Filed January 15, 2009
Fourth District, Div. Three
Cite as 2009 SOS 309


Writ of Supersedeas Denied, Temporary Stay Dissolved

The case stemmed from a complaint filed by minority shareholders of Orange County Nursery, Inc. (the moving parties), which opposed the involuntary dissolution of the corporation. (Corp. Code, section 1800, subd. (b).) The corporation (the purchasing party), through its president, Robert Veyna, elected to buy out the moving parties in order to avoid dissolution. (Corp. Code, section 2000.)

On November 2008, the trial court reviewed the independent appraisal report and entered a decree fixing the fair value of the moving party’s shares. The trial court also ordered that unless the purchasing party made payment for the shares in cash by December 15, 2008, judgment would be entered winding up and dissolving the corporation.

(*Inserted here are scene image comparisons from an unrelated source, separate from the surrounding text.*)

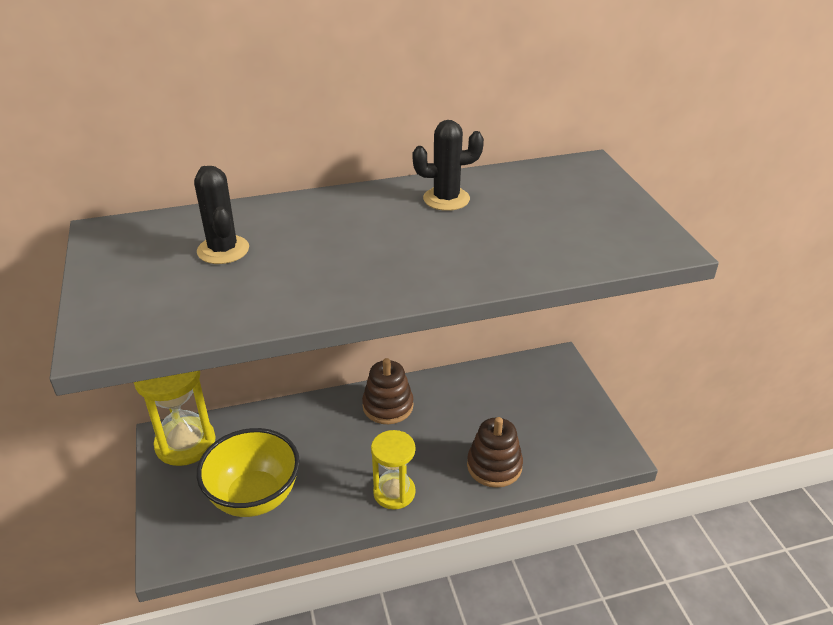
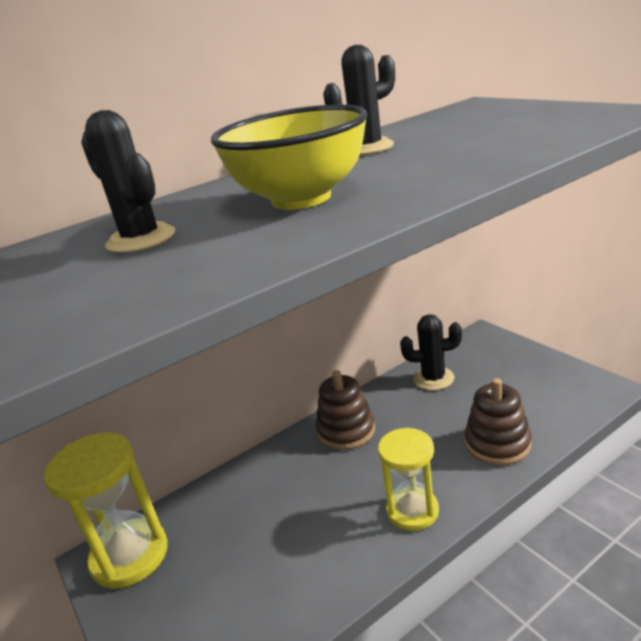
camera: 15 degrees left, 10 degrees down
(254, 497) = (250, 582): yellow bowl -> yellow bowl (301, 199)
(487, 386) = (433, 379): none -> black cactus

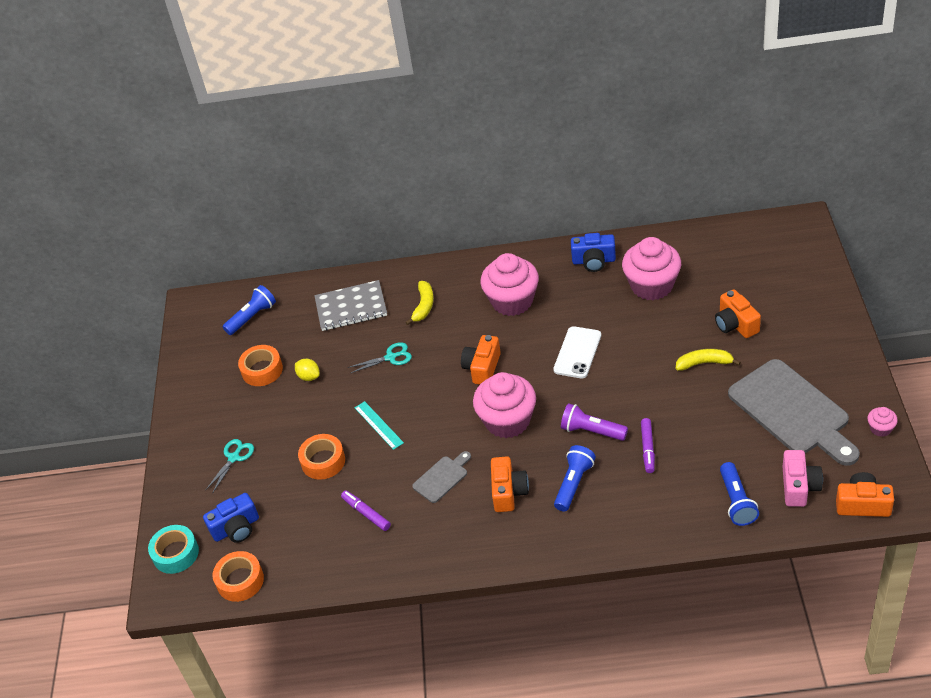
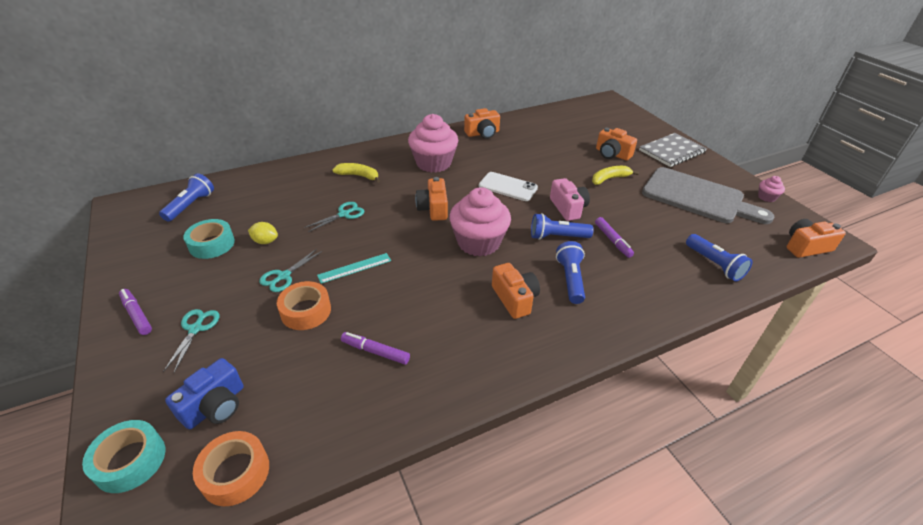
camera: 30 degrees left, 5 degrees down
(192, 433) = (137, 315): none -> purple marker
(262, 370) = (212, 244): orange tape -> turquoise tape
(315, 420) = (284, 276): none -> turquoise scissors
(351, 307) = (291, 185): grey notebook -> grey notebook (672, 151)
(378, 425) = (354, 268): turquoise ruler -> turquoise ruler turned 60 degrees counterclockwise
(423, 306) = (358, 176): yellow banana -> yellow banana turned 60 degrees counterclockwise
(442, 477) = (442, 300): grey cutting board -> none
(577, 352) = (508, 187): white phone -> white phone turned 60 degrees counterclockwise
(592, 431) = (557, 237): purple flashlight -> blue flashlight
(594, 261) = (482, 133): blue camera -> orange camera
(652, 285) = (535, 141): pink cupcake -> none
(799, 486) = (750, 244): pink camera -> pink camera (568, 208)

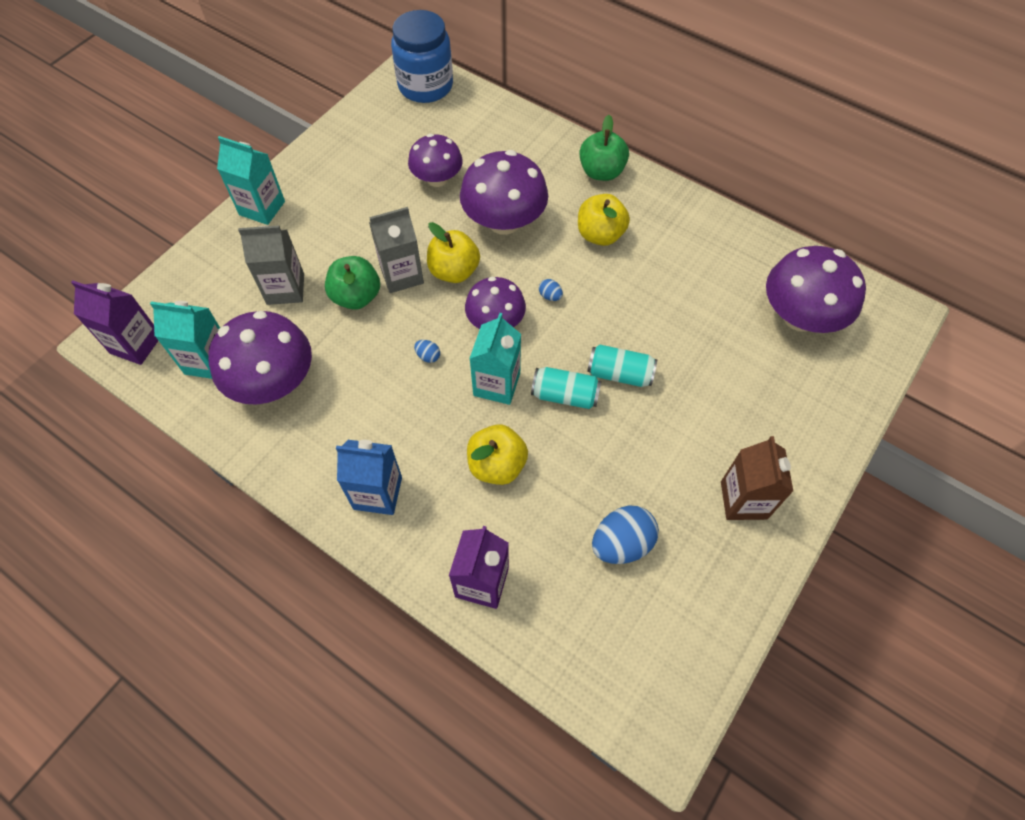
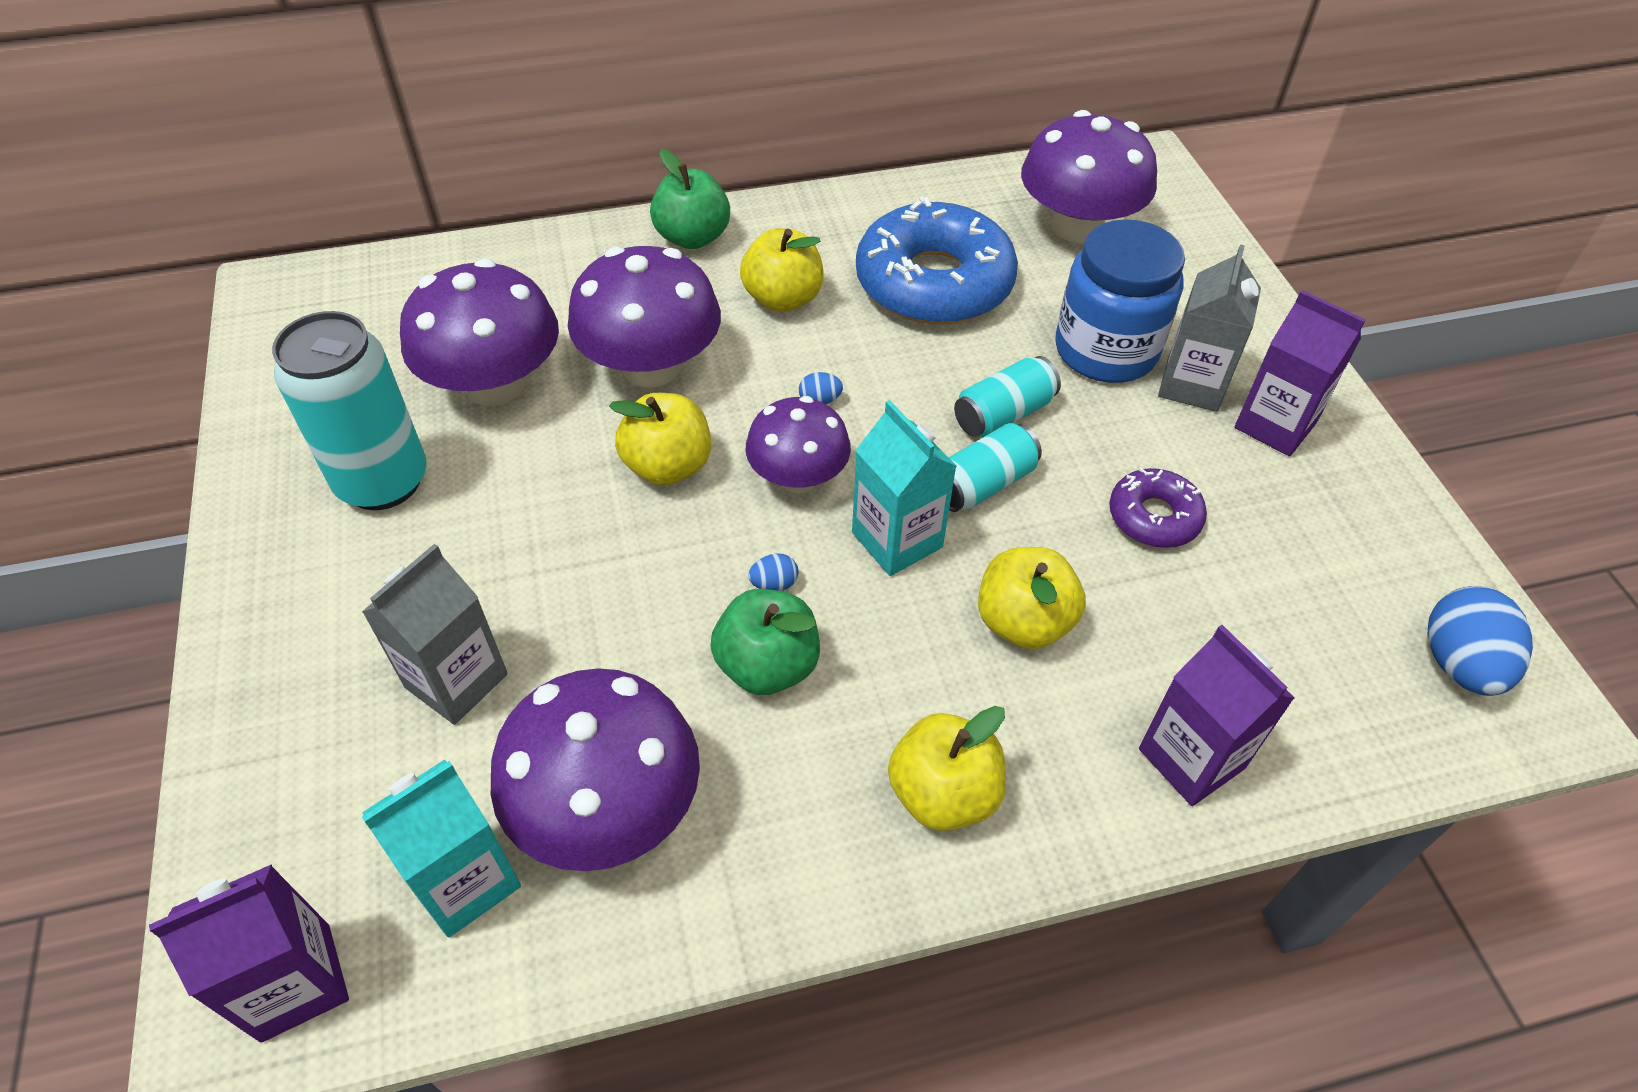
camera: 50 degrees left, 10 degrees down
(262, 208) = (265, 613): turquoise carton -> none
(352, 188) = (383, 481): none -> turquoise can
(356, 296) = (578, 600): green apple -> green apple (767, 666)
(377, 493) = (943, 794): blue carton -> yellow apple
(401, 275) = (605, 525): grey carton -> grey carton (1192, 385)
(425, 86) = (324, 295): blue jar -> blue jar (1105, 351)
(437, 178) = (495, 384): purple mushroom -> purple mushroom, size x1.54
(617, 480) = (1154, 517): none -> purple donut
(621, 543) = (1247, 571): blue egg -> blue egg (1458, 664)
(681, 284) = (934, 282): none -> blue donut
(743, 500) = (1275, 425): brown carton -> purple carton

The purchasing party (corporation) filed a notice of appeal December 5, 2008. Three days later it filed the instant petition for writ of supersedeas in which it asks the appeals court to stay the trial court decree pending resolution of the appeal.

The corporation made two distinct arguments, namely:

  • that once an appeal is perfected the decree’s requirement that payment be made for the shares, in this case by December 15, is automatically stayed until the reviewing court, at the end of the appeal, fixes the fair value of the shares and specifies when payment must be made.

  • that if the payment requirement is not automatically stayed then this court should exercise its discretion to issue a stay here because it would be unfair to force the purchasing party to purchase the shares now in order to maintain the appeal when it cannot know the fair value of the shares until after the appeal is decided.

Further, the corporation made assurance in a declaration in support of the supersedeas petition that “if the result of the appeal is favorable, it is the company’s present intention to elect to purchase the minority shares and the company is confident it will have financial resources to do so.”

During appeal, the Fourth District court of appeals denied the petition for writ of supersedeas and dissolved the temporary stay previously issued. It held that the trial court’s alternate decree—and specifically its requirement that the purchasing party make payment for the moving parties’ shares by December 15 or see dissolution of the corporation—is not automatically stayed simply by perfecting the appeal.

The appeals court held that the decision is based on long-established Supreme Court precedent that judgments in special proceedings and self-executing orders are not automatically stayed by the filing of a notice of appeal.

Further, the court also declined to exercise our discretionary authority to issue supersedeas on the ground that any such request must be made in the first instance in the trial court, which has not yet been done.